Ein Zeuge sagte der Nachrichtenagentur AFP, dass sich die Gewalt an einem Kreisverkehr im Westen der Stadt ereignete. „Die Lastwagen voller Hilfsgüter kamen einigen Armeepanzern, die sich in der Nähe befanden, zu nahe, und die Menge, tausende Menschen, stürmte einfach auf die Lastwagen zu“, sagte der Zeuge. „Die Soldaten feuerten auf die Menge, als die Menschen den Panzern zu nahe kamen.“

Das israelische Militär sagte, nach einer ersten Untersuchung des Vorfalls wurden die meisten Opfer durch Zertrampeln und Zusammenstöße mit den Hilfslieferwagen getötet. Tausende von Palästinensern hätten sich auf die Lastwagen gestürzt, nachdem sie einen Checkpoint des israelischen Militärs passiert hätten. Dabei sei es zu einer Massenpanik gekommen.

Nur Warnschüsse?

Die Armee erklärte, sie habe nicht auf die Menschenmenge geschossen, die den Haupt-Hilfskonvoi überrannte. Sie räumte aber ein, dass die Truppen das Feuer auf mehrere Be­woh­ne­r*in­nen des Gazastreifens eröffneten, als diese sich auf Soldaten und einen Panzer an dem Checkpoint des israelischen Militärs zubewegt und die Soldaten gefährdet hatten.

Ein Offizier habe den Sol­da­t*in­nen befohlen, Warnschüsse in die Luft abzugeben. Weniger als zehn der Verletzten, so das Militär, seien auf israelisches Feuer zurückzuführen. Die Hamas warnte in einer Stellungnahme, dass der Vorfall zu einem Scheitern der Verhandlungen über eine Feuerpause und einen Austausch von israelischen Geiseln und palästinensischen Gefangenen führen könnte.

Israel wartet derzeit auf eine Antwort der Hamas bezüglich eines Vorschlags zu einer Feuerpause, der von Ägypten, Katar und den USA in Paris zusammengezimmert wurde. Die Verhandlungen gingen in den vergangenen Tagen in Katar weiter. Am Donnerstag kehrte die israelische Delegation aus Doha zurück. Es könne kein Durchbruch bei den Verhandlungen für eine Feuerpause und zur Freilassung von Geiseln vermeldet werden, sagte ein Sprecher des katarischen Außenministeriums am Dienstag.

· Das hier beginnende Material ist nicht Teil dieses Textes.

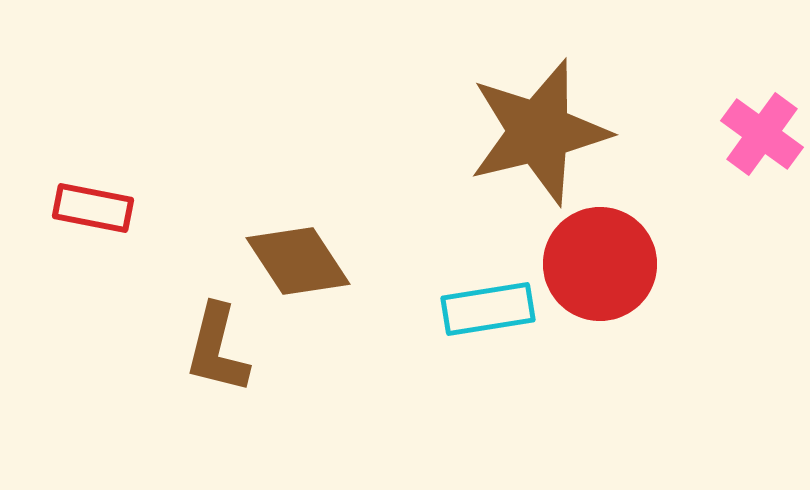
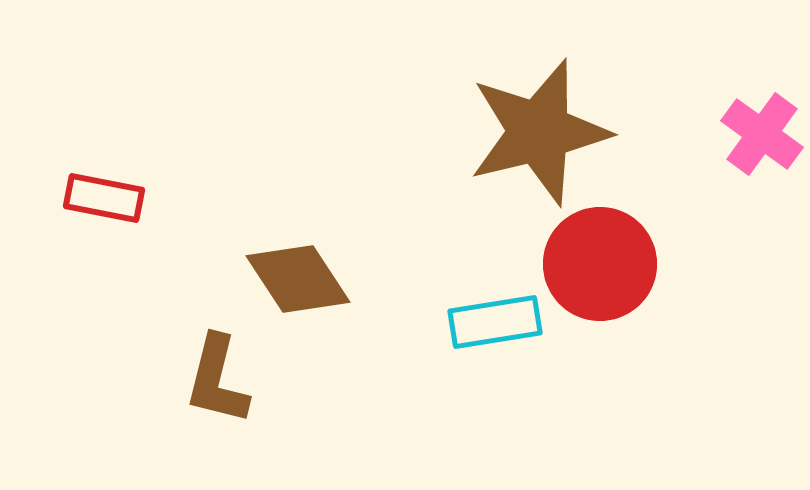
red rectangle: moved 11 px right, 10 px up
brown diamond: moved 18 px down
cyan rectangle: moved 7 px right, 13 px down
brown L-shape: moved 31 px down
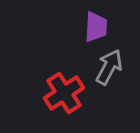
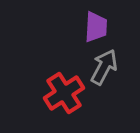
gray arrow: moved 5 px left
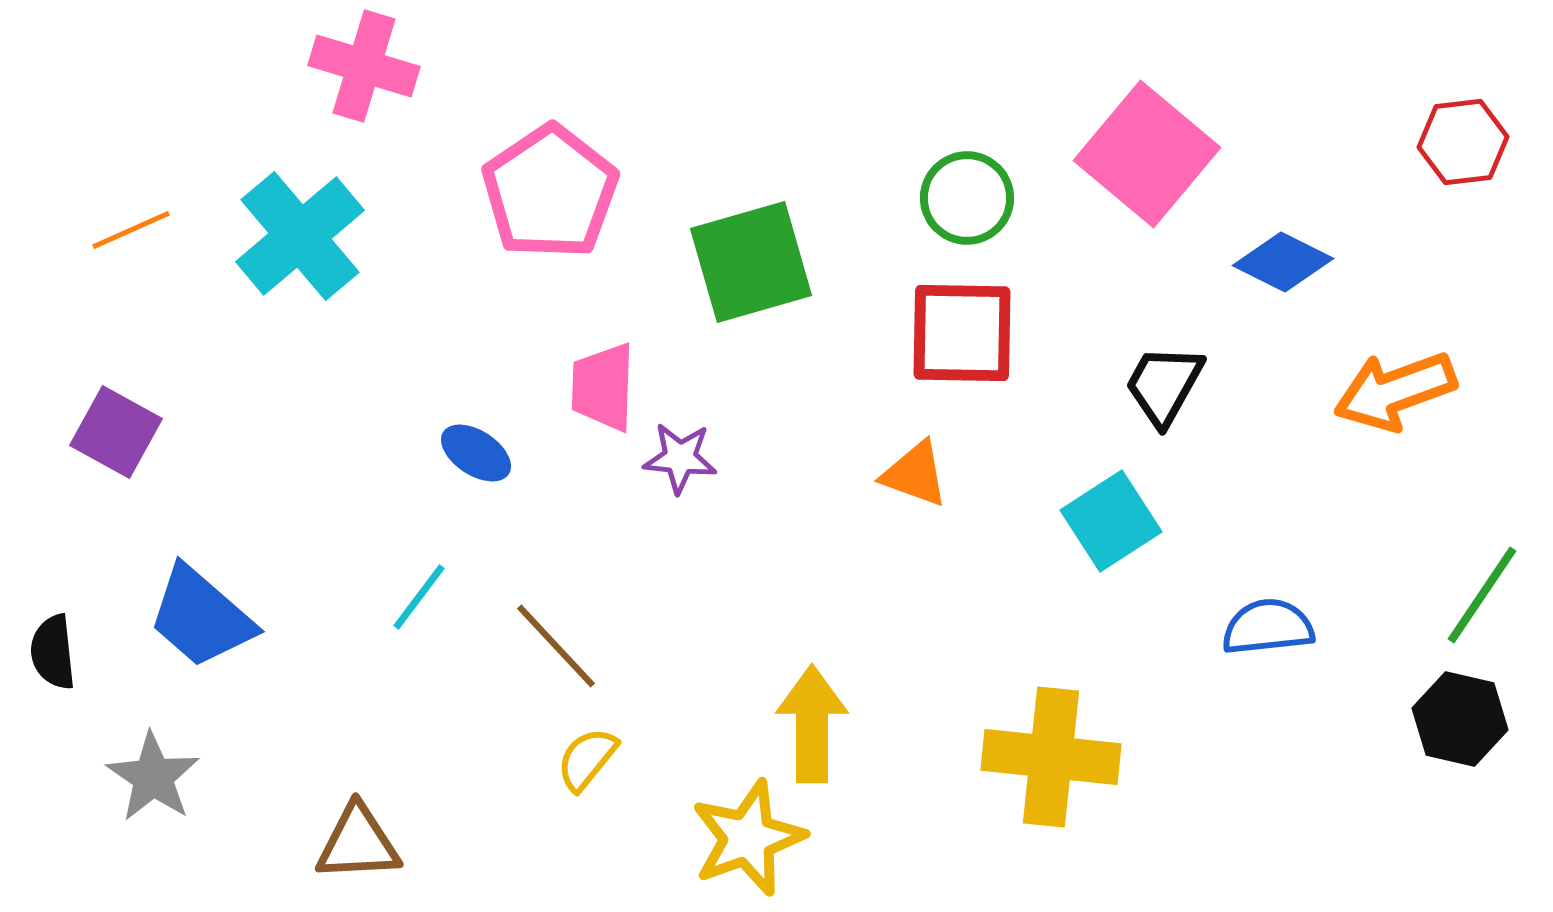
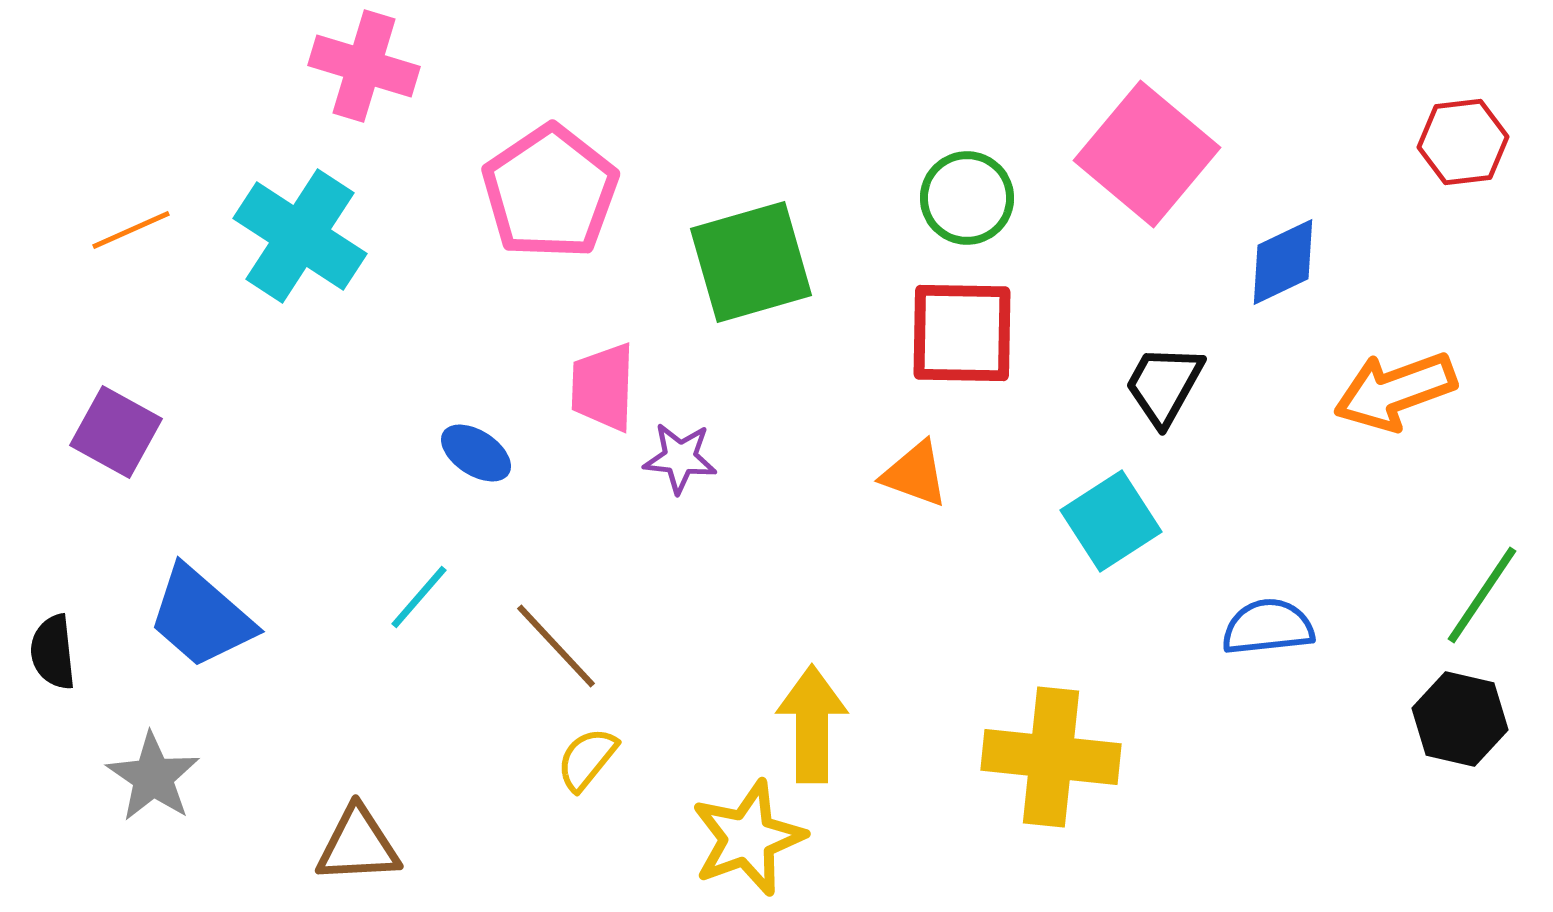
cyan cross: rotated 17 degrees counterclockwise
blue diamond: rotated 52 degrees counterclockwise
cyan line: rotated 4 degrees clockwise
brown triangle: moved 2 px down
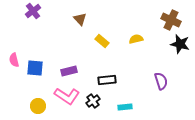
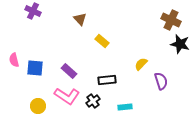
purple cross: rotated 28 degrees counterclockwise
yellow semicircle: moved 5 px right, 25 px down; rotated 32 degrees counterclockwise
purple rectangle: rotated 56 degrees clockwise
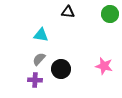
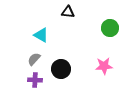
green circle: moved 14 px down
cyan triangle: rotated 21 degrees clockwise
gray semicircle: moved 5 px left
pink star: rotated 18 degrees counterclockwise
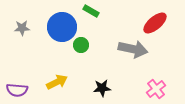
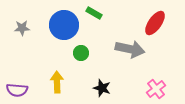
green rectangle: moved 3 px right, 2 px down
red ellipse: rotated 15 degrees counterclockwise
blue circle: moved 2 px right, 2 px up
green circle: moved 8 px down
gray arrow: moved 3 px left
yellow arrow: rotated 65 degrees counterclockwise
black star: rotated 24 degrees clockwise
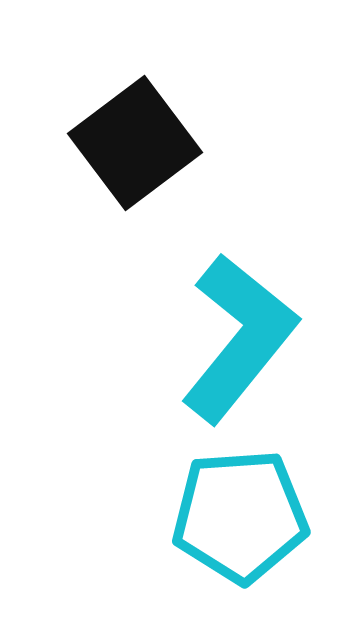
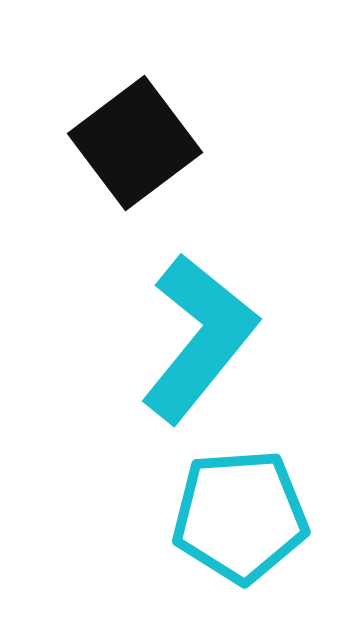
cyan L-shape: moved 40 px left
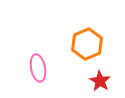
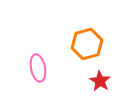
orange hexagon: rotated 8 degrees clockwise
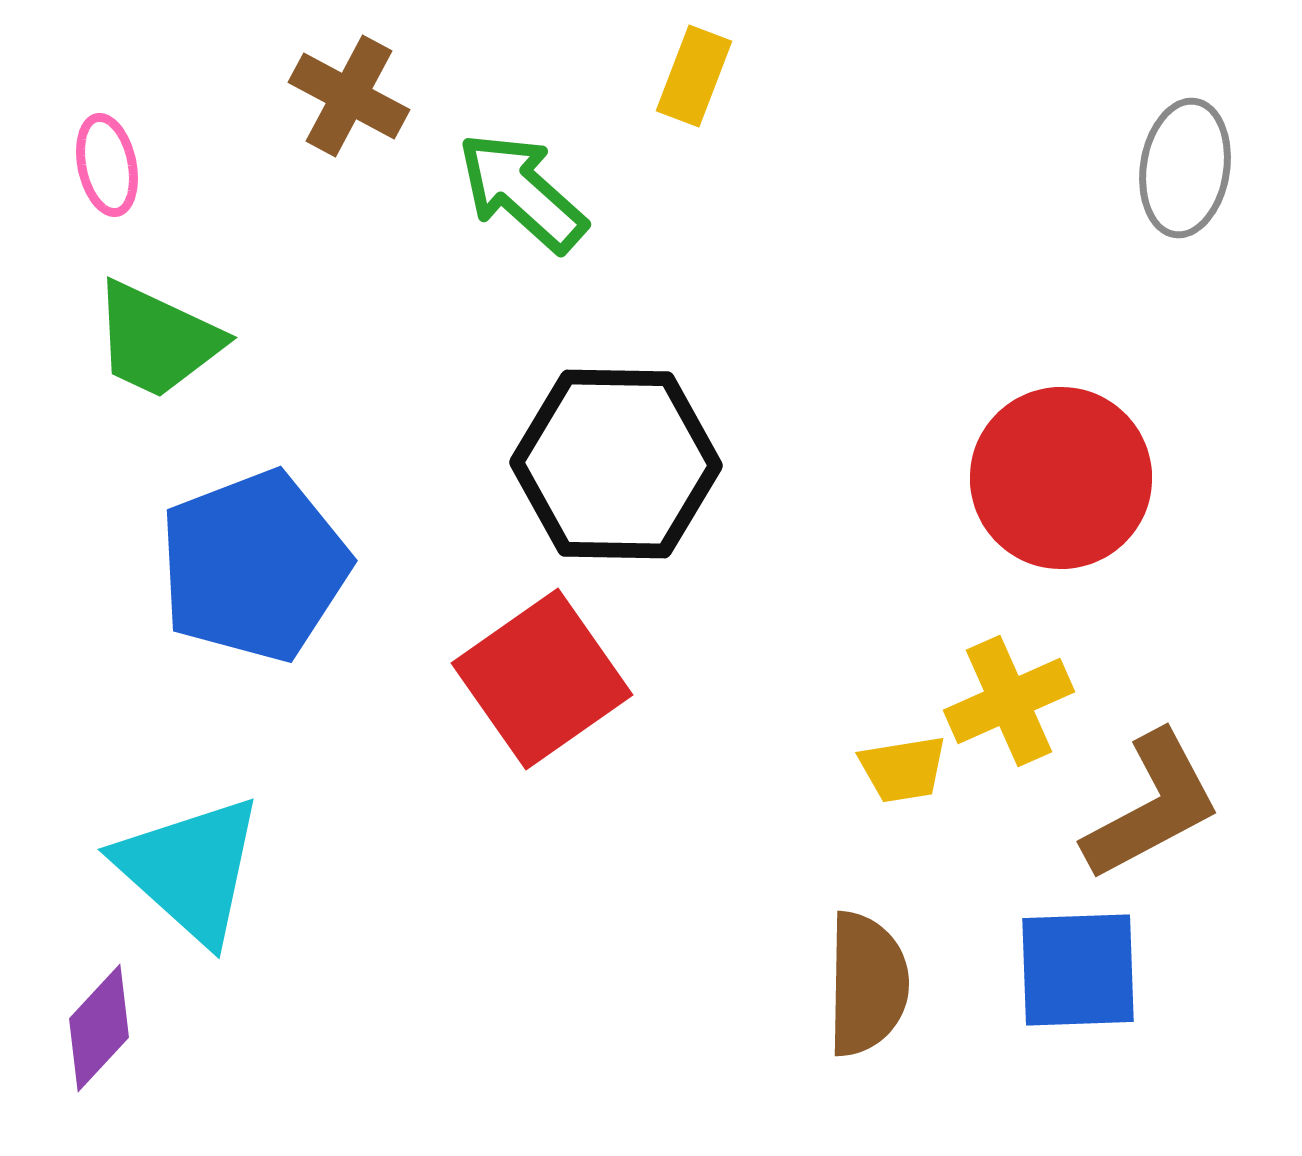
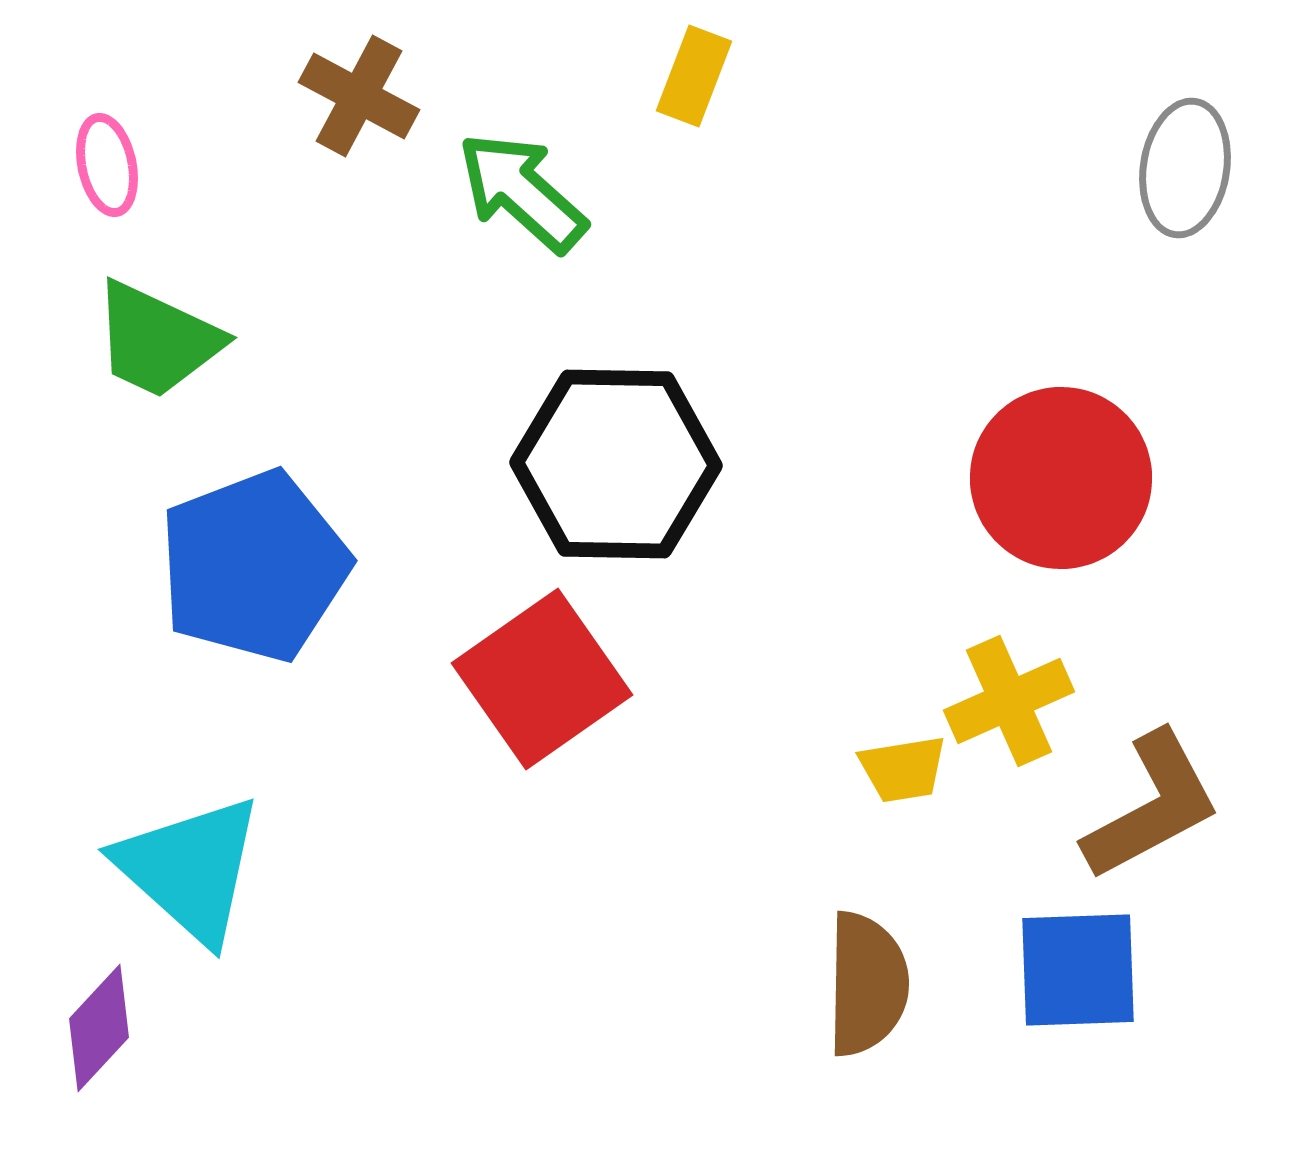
brown cross: moved 10 px right
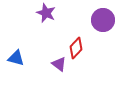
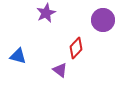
purple star: rotated 24 degrees clockwise
blue triangle: moved 2 px right, 2 px up
purple triangle: moved 1 px right, 6 px down
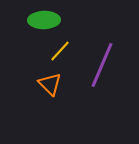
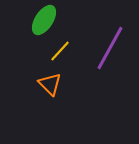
green ellipse: rotated 56 degrees counterclockwise
purple line: moved 8 px right, 17 px up; rotated 6 degrees clockwise
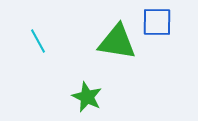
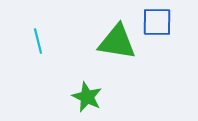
cyan line: rotated 15 degrees clockwise
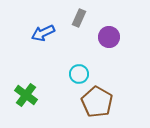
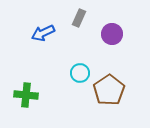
purple circle: moved 3 px right, 3 px up
cyan circle: moved 1 px right, 1 px up
green cross: rotated 30 degrees counterclockwise
brown pentagon: moved 12 px right, 12 px up; rotated 8 degrees clockwise
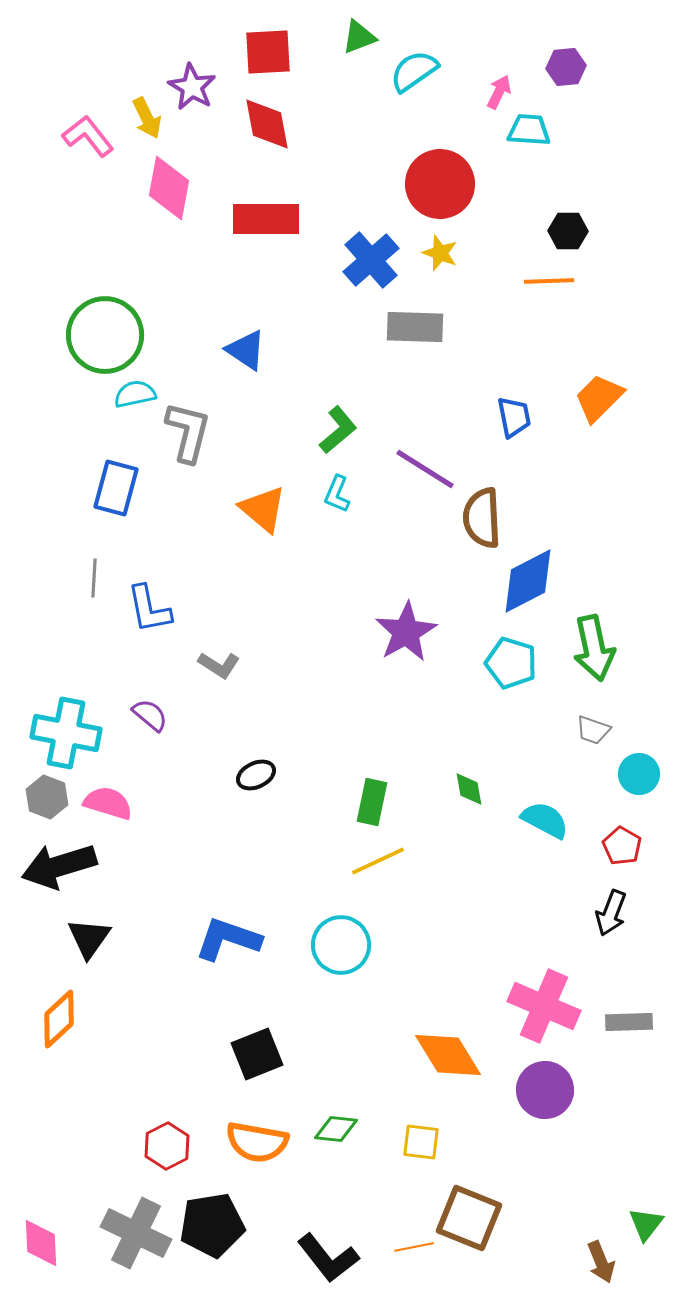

Biden nicht mehr optimistisch

Auch US-Präsident Joe Biden sagte auf die Frage einer Reporterin in Washington, dass er angesichts des Vorfalls nicht mehr mit einer Einigung bis Montag rechne. Der 81-Jährige hatte Anfang der Woche entsprechende Hoffnungen geweckt und gesagt: „Ich hoffe, dass wir bis kommenden Montag eine Waffenruhe haben werden.“

Biden sagte auch, dass es „zwei konkurrierende Versionen der Geschehnisse“ gebe. Die USA würden überprüfen, was passiert sei.

Martin Griffiths, Leiter des UN-Nothilfebüros Ocha, zeigte sich „entsetzt“ über die Tötung und Verwundung von Hunderten von Menschen. In einem Beitrag auf X stellte er fest, dass der Gazastreifen auch nach fast fünf Monaten „brutaler Feindseligkeiten immer noch die Fähigkeit hat, uns zu schockieren“.